Eyes-on-Me: Scalable RAG Poisoning through Transferable Attention-Steering Attractors
Yen-Shan Chen, Sian-Yao Huang, Cheng-Lin Yang, Yun-Nung Chen
TL;DR
The paper addresses the scalability of data-poisoning attacks on RAG by introducing Eyes-on-Me, a modular framework that decouples adversarial content into reusable Attention Attractors and a Focus Region. It uses an attention-guided proxy objective to steer a subset of influential heads toward the Focus Region, enabling near-zero-cost adaptation of new payloads and transfer across retrievers and generators.
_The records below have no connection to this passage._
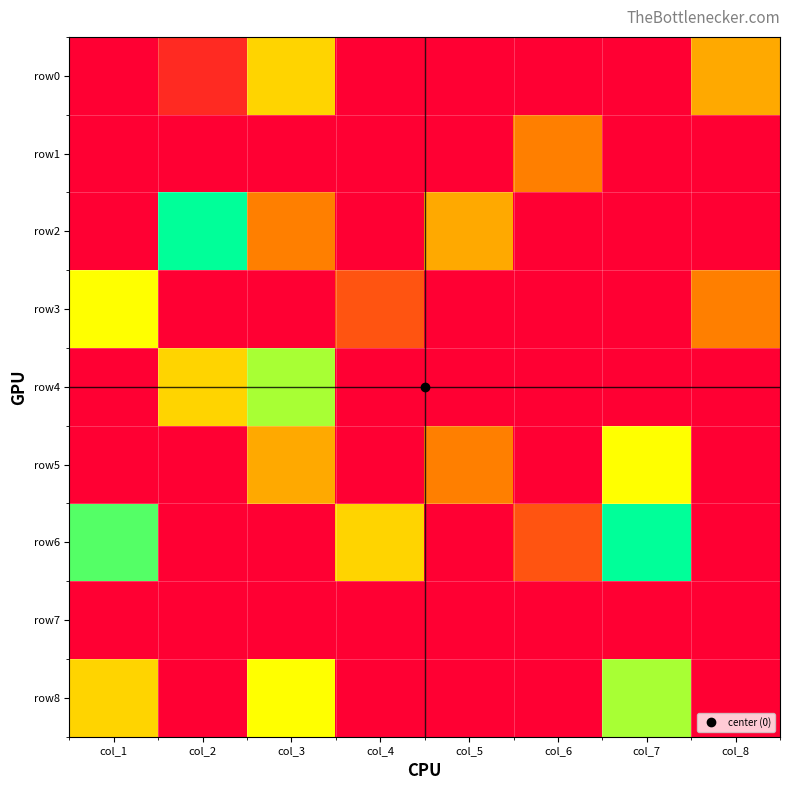

Reading left to right, what are all the values shown in this chart?

row0: col_1=0	col_2=1	col_3=5	col_4=0	col_5=0	col_6=0	col_7=0	col_8=4
row1: col_1=0	col_2=0	col_3=0	col_4=0	col_5=0	col_6=3	col_7=0	col_8=0
row2: col_1=0	col_2=9	col_3=3	col_4=0	col_5=4	col_6=0	col_7=0	col_8=0
row3: col_1=6	col_2=0	col_3=0	col_4=2	col_5=0	col_6=0	col_7=0	col_8=3
row4: col_1=0	col_2=5	col_3=7	col_4=0	col_5=0	col_6=0	col_7=0	col_8=0
row5: col_1=0	col_2=0	col_3=4	col_4=0	col_5=3	col_6=0	col_7=6	col_8=0
row6: col_1=8	col_2=0	col_3=0	col_4=5	col_5=0	col_6=2	col_7=9	col_8=0
row7: col_1=0	col_2=0	col_3=0	col_4=0	col_5=0	col_6=0	col_7=0	col_8=0
row8: col_1=5	col_2=0	col_3=6	col_4=0	col_5=0	col_6=0	col_7=7	col_8=0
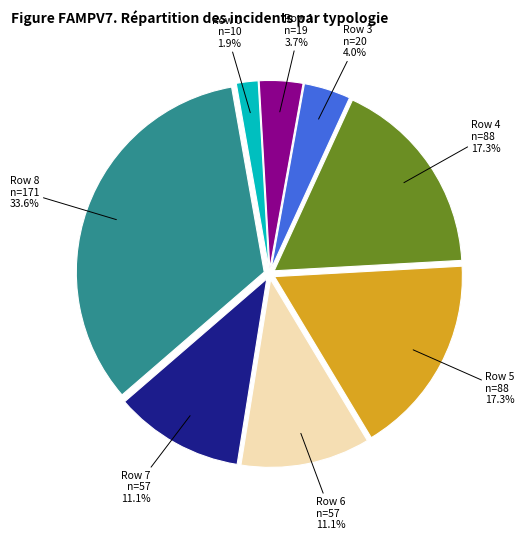

Does any single category account for the majority?

No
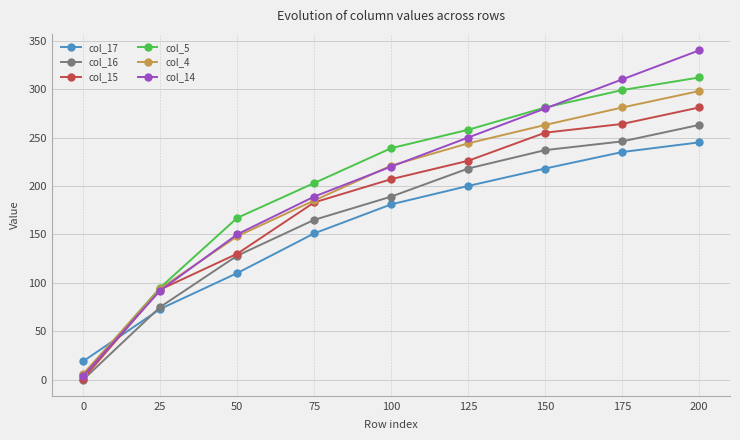

What is the spread (max minus min) of values at 125?

58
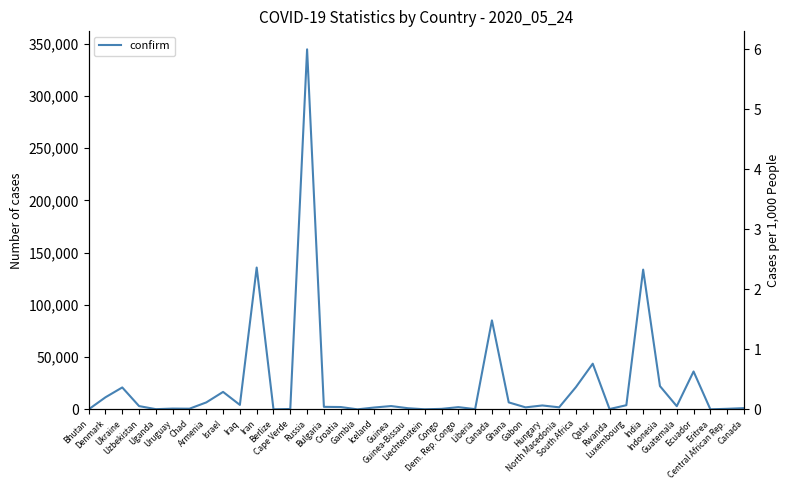

What is the average value?

23131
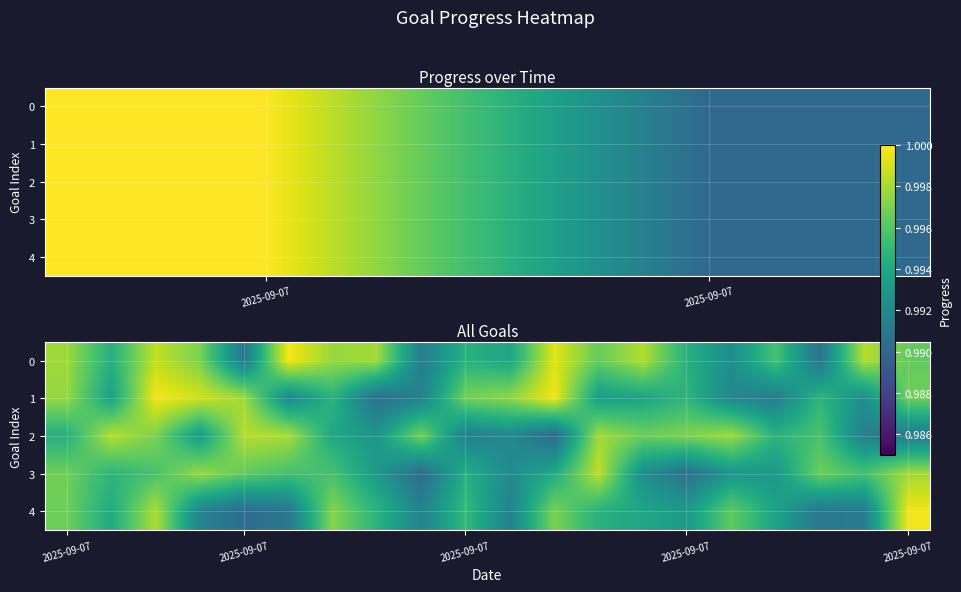

Which series has the widest spread of values?

4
Across 18 end-to-end configurations, Eyes-on-Me achieves an average End-to-End Attack Success Rate of 57.8%, significantly outperforming prior optimization-based methods, and demonstrates strong transfer to black-box models and triggers. The work reveals a substantive link between attention concentration and output behavior, raising major considerations for defense and interpretability in RAG systems and offering a scalable threat model for future studies.
Abstract
Existing data poisoning attacks on retrieval-augmented generation (RAG) systems scale poorly because they require costly optimization of poisoned documents for each target phrase. We introduce Eyes-on-Me, a modular attack that decomposes an adversarial document into reusable Attention Attractors and Focus Regions. Attractors are optimized to direct attention to the Focus Region. Attackers can then insert semantic baits for the retriever or malicious instructions for the generator, adapting to new targets at near zero cost. This is achieved by steering a small subset of attention heads that we empirically identify as strongly correlated with attack success. Across 18 end-to-end RAG settings (3 datasets $\times$ 2 retrievers $\times$ 3 generators), Eyes-on-Me raises average attack success rates from 21.9 to 57.8 (+35.9 points, 2.6$\times$ over prior work). A single optimized attractor transfers to unseen black box retrievers and generators without retraining. Our findings establish a scalable paradigm for RAG data poisoning and show that modular, reusable components pose a practical threat to modern AI systems. They also reveal a strong link between attention concentration and model outputs, informing interpretability research.